Two postdoctoral fellows in residence for national project on art, data science

Left: Dorota Biczel. Photo by Anthony Rathbun. Right: Jessica Santone.
Left: Dorota Biczel. Photo by Anthony Rathbun. Right: Jessica Santone.

Dorota Biczel, recent part-time faculty in art history at the University of Houston, and Jessica Santone, associate professor of art history and visual studies at California State University in East Bay), will be in residence at the University of Nebraska–Lincoln’s School of Art, Art History & Design for the 2022-2023 academic year as postdoctoral fellows.

Their positions are funded by a grant supplement of $200,000 from the National Science Foundation, which allows them to join Assistant Professor of Art History Katie Anania and Cooper Stiglitz, a Master of Arts candidate in art history, in a consortium at Nebraska called Art, Data and Environment/s (ADE/s). This grant is the only NSF grant supplement of its kind to support arts and humanities research.

ADE/s is a component of a larger project, "From Ecosystems to Evolution," which is funded by an EPSCoR grant from the National Science Foundation. "From Ecosystems to Evolution" centers on ecological stoichiometry, or the study of changing chemical elements within ecosystems. Scientists at six U.S. universities are conducting a large-scale study of industrial runoff, pesticides, fertilizers, and other substances and their effects on lakes, rivers, and streams. Over the next two years, they will build a nationwide database for sharing their work. Since each participant uses different methods of data visualization in their research, they have begun collaborating with art historians in ADE/s to develop new ways to visualize their combined data in graphical form.

“ADE/s started in 2021 by pairing scientists with artists and art historians to help make scientific research more visually accessible," Anania said. "Over the last year, this effort has evolved to address broader questions about how scientific knowledge is communicated. Whose voices are historically left out?

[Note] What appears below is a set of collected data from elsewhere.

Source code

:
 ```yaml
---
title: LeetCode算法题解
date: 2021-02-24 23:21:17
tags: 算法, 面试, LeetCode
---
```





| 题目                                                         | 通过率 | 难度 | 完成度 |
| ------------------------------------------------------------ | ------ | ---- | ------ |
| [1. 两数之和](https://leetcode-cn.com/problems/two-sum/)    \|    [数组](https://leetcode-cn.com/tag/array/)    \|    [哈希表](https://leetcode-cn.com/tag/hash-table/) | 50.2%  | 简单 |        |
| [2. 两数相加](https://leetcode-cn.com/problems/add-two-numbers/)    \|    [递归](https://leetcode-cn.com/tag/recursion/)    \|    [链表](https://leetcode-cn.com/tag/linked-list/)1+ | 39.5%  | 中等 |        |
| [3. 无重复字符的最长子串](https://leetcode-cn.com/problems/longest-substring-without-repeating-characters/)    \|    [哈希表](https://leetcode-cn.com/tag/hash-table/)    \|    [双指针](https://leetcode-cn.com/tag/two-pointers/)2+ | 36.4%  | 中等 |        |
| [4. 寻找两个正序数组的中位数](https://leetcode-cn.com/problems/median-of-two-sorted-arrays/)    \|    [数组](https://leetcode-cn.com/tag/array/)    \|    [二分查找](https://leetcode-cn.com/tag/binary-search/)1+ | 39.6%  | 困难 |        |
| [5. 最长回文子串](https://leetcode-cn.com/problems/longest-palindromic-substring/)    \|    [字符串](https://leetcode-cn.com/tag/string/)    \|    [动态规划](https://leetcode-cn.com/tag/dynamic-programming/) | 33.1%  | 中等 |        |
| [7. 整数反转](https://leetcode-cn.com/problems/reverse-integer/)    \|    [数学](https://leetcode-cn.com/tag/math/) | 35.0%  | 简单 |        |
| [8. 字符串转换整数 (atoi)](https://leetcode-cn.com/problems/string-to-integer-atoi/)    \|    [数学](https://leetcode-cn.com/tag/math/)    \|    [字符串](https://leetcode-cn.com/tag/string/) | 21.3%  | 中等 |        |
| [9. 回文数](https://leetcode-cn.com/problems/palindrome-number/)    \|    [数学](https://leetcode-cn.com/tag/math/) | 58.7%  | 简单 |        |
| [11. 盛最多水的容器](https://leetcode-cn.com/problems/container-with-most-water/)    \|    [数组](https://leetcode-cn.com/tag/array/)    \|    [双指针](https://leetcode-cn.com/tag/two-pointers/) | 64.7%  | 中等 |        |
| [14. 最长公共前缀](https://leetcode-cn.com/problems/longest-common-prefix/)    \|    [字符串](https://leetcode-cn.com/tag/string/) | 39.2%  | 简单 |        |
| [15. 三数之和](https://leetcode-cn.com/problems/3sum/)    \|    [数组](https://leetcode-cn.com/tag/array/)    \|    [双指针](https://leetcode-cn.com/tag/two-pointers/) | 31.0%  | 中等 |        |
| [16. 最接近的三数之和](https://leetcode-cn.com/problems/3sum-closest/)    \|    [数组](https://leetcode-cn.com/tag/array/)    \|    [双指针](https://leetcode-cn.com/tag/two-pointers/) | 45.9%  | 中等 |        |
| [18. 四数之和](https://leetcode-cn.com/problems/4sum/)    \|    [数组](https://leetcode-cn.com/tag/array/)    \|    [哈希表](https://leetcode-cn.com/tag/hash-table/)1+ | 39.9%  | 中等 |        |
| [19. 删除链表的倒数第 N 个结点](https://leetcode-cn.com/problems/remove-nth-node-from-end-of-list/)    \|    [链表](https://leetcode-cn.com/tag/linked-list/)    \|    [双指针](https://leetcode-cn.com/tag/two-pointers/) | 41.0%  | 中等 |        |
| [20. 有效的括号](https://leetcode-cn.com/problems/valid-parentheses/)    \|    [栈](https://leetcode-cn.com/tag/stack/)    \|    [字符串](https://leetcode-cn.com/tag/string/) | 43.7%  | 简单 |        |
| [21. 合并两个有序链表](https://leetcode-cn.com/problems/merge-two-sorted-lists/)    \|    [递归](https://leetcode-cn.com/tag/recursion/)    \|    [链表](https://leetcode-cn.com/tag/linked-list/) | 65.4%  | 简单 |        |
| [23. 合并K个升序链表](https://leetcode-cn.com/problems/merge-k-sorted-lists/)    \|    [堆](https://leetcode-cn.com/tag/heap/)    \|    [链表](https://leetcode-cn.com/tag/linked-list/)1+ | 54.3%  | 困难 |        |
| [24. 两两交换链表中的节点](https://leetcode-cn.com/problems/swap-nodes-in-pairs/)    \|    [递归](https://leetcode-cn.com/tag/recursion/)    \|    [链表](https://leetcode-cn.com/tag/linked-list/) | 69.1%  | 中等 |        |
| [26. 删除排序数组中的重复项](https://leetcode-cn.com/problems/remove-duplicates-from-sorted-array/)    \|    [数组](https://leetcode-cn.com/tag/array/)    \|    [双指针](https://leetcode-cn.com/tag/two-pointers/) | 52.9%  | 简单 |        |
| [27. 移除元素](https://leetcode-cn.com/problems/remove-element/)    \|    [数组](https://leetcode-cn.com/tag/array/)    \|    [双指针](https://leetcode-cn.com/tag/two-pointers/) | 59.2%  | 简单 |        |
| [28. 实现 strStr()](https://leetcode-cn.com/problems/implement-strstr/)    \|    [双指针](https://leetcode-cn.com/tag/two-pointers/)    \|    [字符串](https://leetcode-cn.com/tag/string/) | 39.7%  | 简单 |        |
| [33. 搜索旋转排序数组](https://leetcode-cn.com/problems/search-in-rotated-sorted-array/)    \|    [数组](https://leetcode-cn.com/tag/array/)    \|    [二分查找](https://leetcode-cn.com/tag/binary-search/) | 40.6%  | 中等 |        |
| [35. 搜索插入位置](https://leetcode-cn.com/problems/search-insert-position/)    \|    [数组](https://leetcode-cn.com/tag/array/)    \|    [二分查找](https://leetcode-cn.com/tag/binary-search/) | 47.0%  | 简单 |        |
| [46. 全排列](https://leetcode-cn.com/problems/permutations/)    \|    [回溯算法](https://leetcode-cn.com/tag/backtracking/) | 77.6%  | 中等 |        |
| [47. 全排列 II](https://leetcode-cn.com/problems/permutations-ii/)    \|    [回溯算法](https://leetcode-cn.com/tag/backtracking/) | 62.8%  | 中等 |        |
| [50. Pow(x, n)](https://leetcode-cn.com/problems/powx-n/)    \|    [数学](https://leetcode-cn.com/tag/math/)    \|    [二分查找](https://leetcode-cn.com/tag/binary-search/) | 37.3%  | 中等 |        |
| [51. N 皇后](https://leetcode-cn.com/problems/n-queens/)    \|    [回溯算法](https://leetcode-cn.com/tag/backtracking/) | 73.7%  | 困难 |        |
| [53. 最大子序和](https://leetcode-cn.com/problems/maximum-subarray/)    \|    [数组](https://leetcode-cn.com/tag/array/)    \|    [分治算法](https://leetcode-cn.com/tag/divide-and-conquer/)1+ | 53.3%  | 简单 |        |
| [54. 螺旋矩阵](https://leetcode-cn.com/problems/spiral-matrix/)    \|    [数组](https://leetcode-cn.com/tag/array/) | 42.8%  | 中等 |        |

Who has access to, and command over, scientific knowledge? And how can we do science differently using a humanities framework?"

During the 2022-2023 academic year, the ADE/s team will organize short, guided workshops on art history and ecology, focusing especially on how art history might be applied to create new futures for data visualization. Biczel and Santone will also design an activity for the Conference on Biological Stoichiometry to be held at UNL in March 2023.

“I began teaching about contemporary art and climate justice under the orange skies of fire season in the San Francisco Bay Area in 2020, and I'm excited to be here now to develop research with the ADE/s project related to art's capacity to expand ways of knowing and to deepen communication with the public,” Santone said.

The work of Biczel, Santone, Anania and Stiglitz is meant to challenge Western scientific models that are commonly used to visualize data—such as the Cartesian x-y axis found in many graphs and charts—and instead considers how tools, performances or activist practices might communicate scientific principles. Using works of art and design outside the Western canon, the project will support a more diverse, justice-centered approach to ecology.

“I am thrilled to be joining the School of Art, Art History & Design at UNL as a postdoctoral fellow in art history and ecology with the ADE/s consortium,” Biczel said. “With my research and epistemic framework articulated from the so-called Global South, I have both witnessed and examined destructive effects that the construction of scientific knowledge can have on human, other-than-human and planetary subjects. It is a privilege to be joining a diverse group of scholars deeply invested in shifting the terms on which ecological knowledge is conceived and communicated, to whom and why. We have a truly unique opportunity to work towards ecology that is more holistic, inclusive and justice-oriented.”